Мир меняется, как его ни зажимай в скобки куцых своих человеческих зарубок и отметок.
Почти через год Рома втащил в большую комнату громоздкий черный ящик – знакомые, переезжая, отдали свой старый телевизор. У него давно нет пульта – «пропал куда-то» – ему наверняка не меньше двадцати лет, у него потертые бока и серые от времени углы. На его динамик наклеены детские маленькие – с ноготок – наклейки-гномы, а вместо кнопок белые рычажки, торчащие обпиленными зубами. Чтобы переключить программу, нужно нажать подушечкой пальца на рычажок и водить туда-сюда, пока не переключится. Но все равно, это определенно телевизор – наш первый тут телевизор. Телевизор-сетчатка, чтобы навсегда запечатлеть сиюминутную картинку мира.
Чтобы поставить еще одну зарубку: осажденный спецназовцами театр в Москве. Люди, которых выносят на руках, освобожденные заложники и тела в зрительном зале – по-кукольному подогнутые руки, безжизненно, неловко закинутые головы, лица молодые и старые, бородатые и закутанные в темные платки. Те, кто шел на смерть, и те, кто не хотел умирать, а просто купил билеты в театр.
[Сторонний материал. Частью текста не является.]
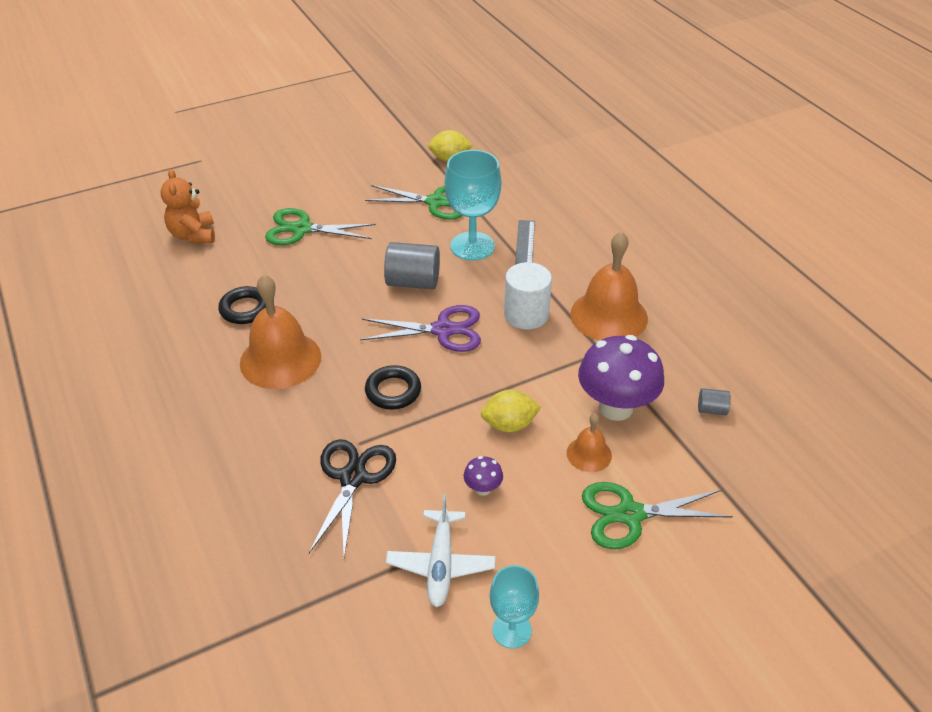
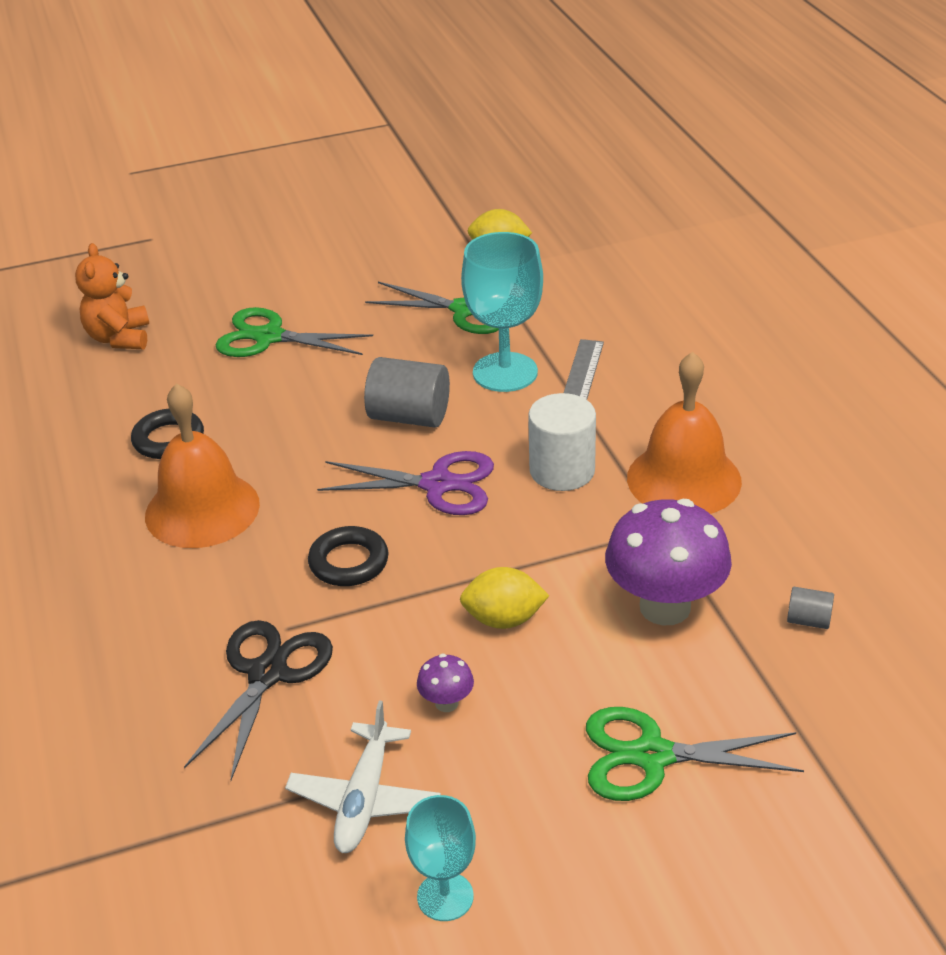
camera: 10 degrees right, 5 degrees down
(589, 454) = (610, 668): orange bell -> none

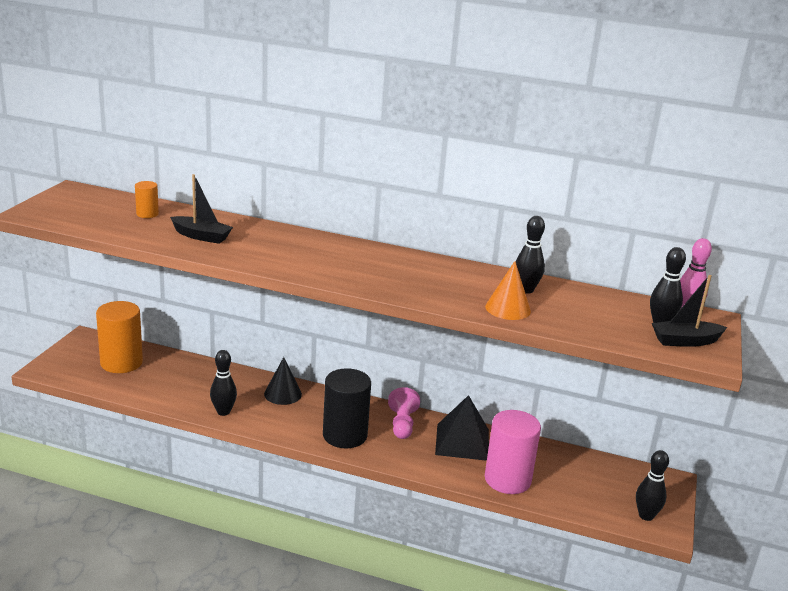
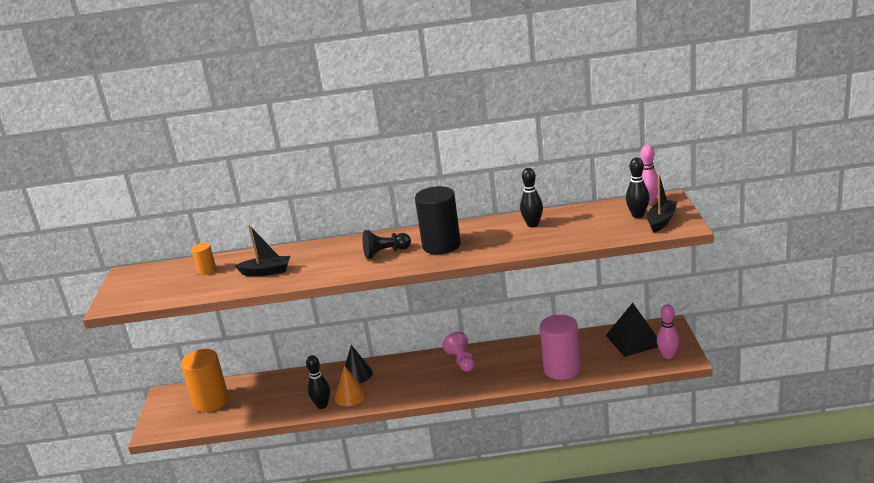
camera: 15 degrees left, 0 degrees up
(338, 261) = (385, 253): none -> black pawn
(345, 435) = (426, 385): black cylinder -> black cylinder (441, 245)
(462, 441) = (513, 356): black pyramid -> black pyramid (634, 340)
(508, 308) = (531, 242): orange cone -> orange cone (350, 396)
(646, 516) = (668, 355): black bowling pin -> pink bowling pin
(685, 341) = (661, 221): black boat -> black boat turned 150 degrees clockwise

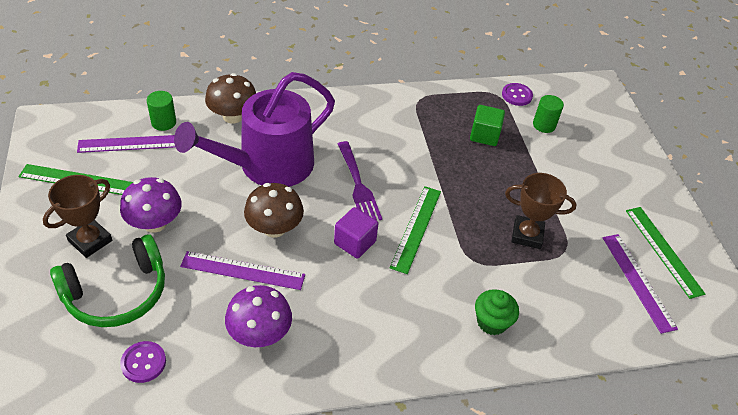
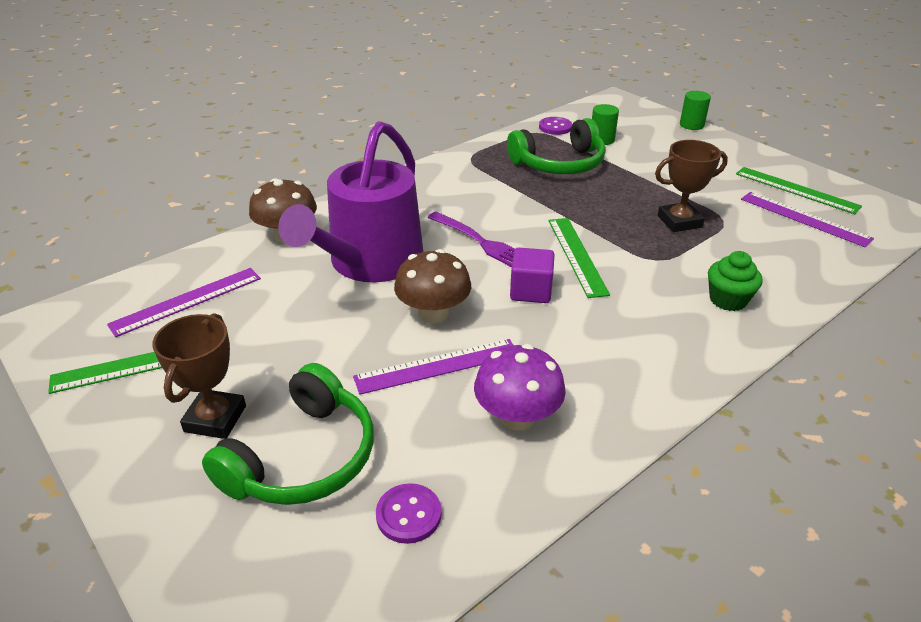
camera: 25 degrees left, 10 degrees down
(155, 223) = (286, 366): purple mushroom -> none
(163, 122) = (207, 269): green cylinder -> green cylinder (691, 125)
(484, 135) = (559, 164): green cube -> green headphones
Время можно было измерять мебелью и градусом устроенности.
– Если будут проблемы – заглядывайте, – сказал на прощание старичок в белом халате, хотя он и не врач, а всего лишь продавец подержанных компьютеров в маленьком магазине-подвальчике на оживленной улице: слева турецкая лавка, где можно купить кастрюлю за полтора евро и ершик для унитаза за пятьдесят центов – в надежде, что они не развалятся у тебя в руках завтра же; мимо окон шагают, меряют лужи грязными сапогами венцы и приезжие, мимо грохочет красно-белый трамвай – если посмотреть на него сверху, то он похож на длинный эклер, а напротив – почти разорившийся китайский ресторан с вечно грязными, будто покрытыми изнутри копотью, окнами, с пыльными пальмами и засохшими стволами «счастливого бамбука» на подоконнике.
Старичок сказал «заглядывайте», но как-то неубедительно сказал, так, что я поняла: если что-то и случится, то лучше сначала самим, долго-долго самим, а когда совсем ничего не получится, тогда уже и заглядывать.
Монитор у компьютера был непристойно-пузатым, старым, он свешивался с сиденья детской Сониной коляски, словно собирался вот-вот упасть, и мама всю дорогу до дома шла, придерживая его сбоку рукой.
Мы звали его Пенсионером – он то и дело ломался, ему ничего не подходило, и оказалось, что всего, что нам нужно для работы, он не выдержит. Приходили какие-то знакомые, копались в его утробе, подкручивали что-то, что-то переустанавливали, соединяли проводочки – Пенсионер моргал экраном и все равно ломался. Снова и снова.